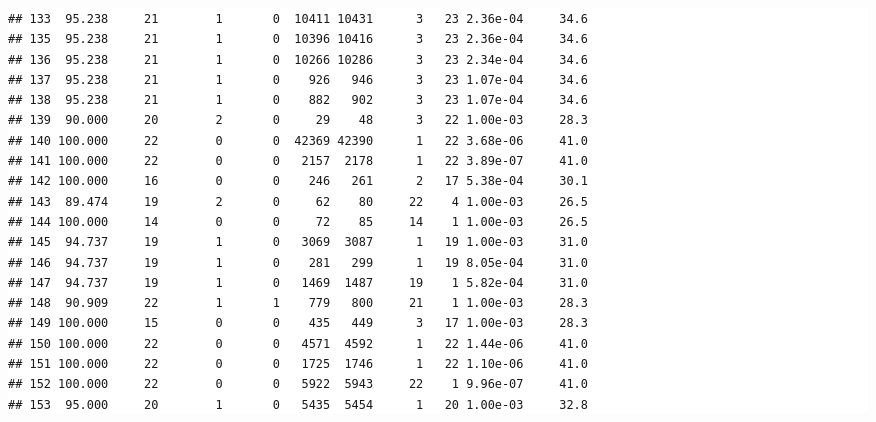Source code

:     ## 133  95.238     21        1       0  10411 10431      3   23 2.36e-04     34.6
    ## 135  95.238     21        1       0  10396 10416      3   23 2.36e-04     34.6
    ## 136  95.238     21        1       0  10266 10286      3   23 2.34e-04     34.6
    ## 137  95.238     21        1       0    926   946      3   23 1.07e-04     34.6
    ## 138  95.238     21        1       0    882   902      3   23 1.07e-04     34.6
    ## 139  90.000     20        2       0     29    48      3   22 1.00e-03     28.3
    ## 140 100.000     22        0       0  42369 42390      1   22 3.68e-06     41.0
    ## 141 100.000     22        0       0   2157  2178      1   22 3.89e-07     41.0
    ## 142 100.000     16        0       0    246   261      2   17 5.38e-04     30.1
    ## 143  89.474     19        2       0     62    80     22    4 1.00e-03     26.5
    ## 144 100.000     14        0       0     72    85     14    1 1.00e-03     26.5
    ## 145  94.737     19        1       0   3069  3087      1   19 1.00e-03     31.0
    ## 146  94.737     19        1       0    281   299      1   19 8.05e-04     31.0
    ## 147  94.737     19        1       0   1469  1487     19    1 5.82e-04     31.0
    ## 148  90.909     22        1       1    779   800     21    1 1.00e-03     28.3
    ## 149 100.000     15        0       0    435   449      3   17 1.00e-03     28.3
    ## 150 100.000     22        0       0   4571  4592      1   22 1.44e-06     41.0
    ## 151 100.000     22        0       0   1725  1746      1   22 1.10e-06     41.0
    ## 152 100.000     22        0       0   5922  5943     22    1 9.96e-07     41.0
    ## 153  95.000     20        1       0   5435  5454      1   20 1.00e-03     32.8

_Exercise_. An exact copy of all the entries is required, and it must contain no pictures.

_Response_.
Source code

:     ## 133  95.238     21        1       0  10411 10431      3   23 2.36e-04     34.6
    ## 135  95.238     21        1       0  10396 10416      3   23 2.36e-04     34.6
    ## 136  95.238     21        1       0  10266 10286      3   23 2.34e-04     34.6
    ## 137  95.238     21        1       0    926   946      3   23 1.07e-04     34.6
    ## 138  95.238     21        1       0    882   902      3   23 1.07e-04     34.6
    ## 139  90.000     20        2       0     29    48      3   22 1.00e-03     28.3
    ## 140 100.000     22        0       0  42369 42390      1   22 3.68e-06     41.0
    ## 141 100.000     22        0       0   2157  2178      1   22 3.89e-07     41.0
    ## 142 100.000     16        0       0    246   261      2   17 5.38e-04     30.1
    ## 143  89.474     19        2       0     62    80     22    4 1.00e-03     26.5
    ## 144 100.000     14        0       0     72    85     14    1 1.00e-03     26.5
    ## 145  94.737     19        1       0   3069  3087      1   19 1.00e-03     31.0
    ## 146  94.737     19        1       0    281   299      1   19 8.05e-04     31.0
    ## 147  94.737     19        1       0   1469  1487     19    1 5.82e-04     31.0
    ## 148  90.909     22        1       1    779   800     21    1 1.00e-03     28.3
    ## 149 100.000     15        0       0    435   449      3   17 1.00e-03     28.3
    ## 150 100.000     22        0       0   4571  4592      1   22 1.44e-06     41.0
    ## 151 100.000     22        0       0   1725  1746      1   22 1.10e-06     41.0
    ## 152 100.000     22        0       0   5922  5943     22    1 9.96e-07     41.0
    ## 153  95.000     20        1       0   5435  5454      1   20 1.00e-03     32.8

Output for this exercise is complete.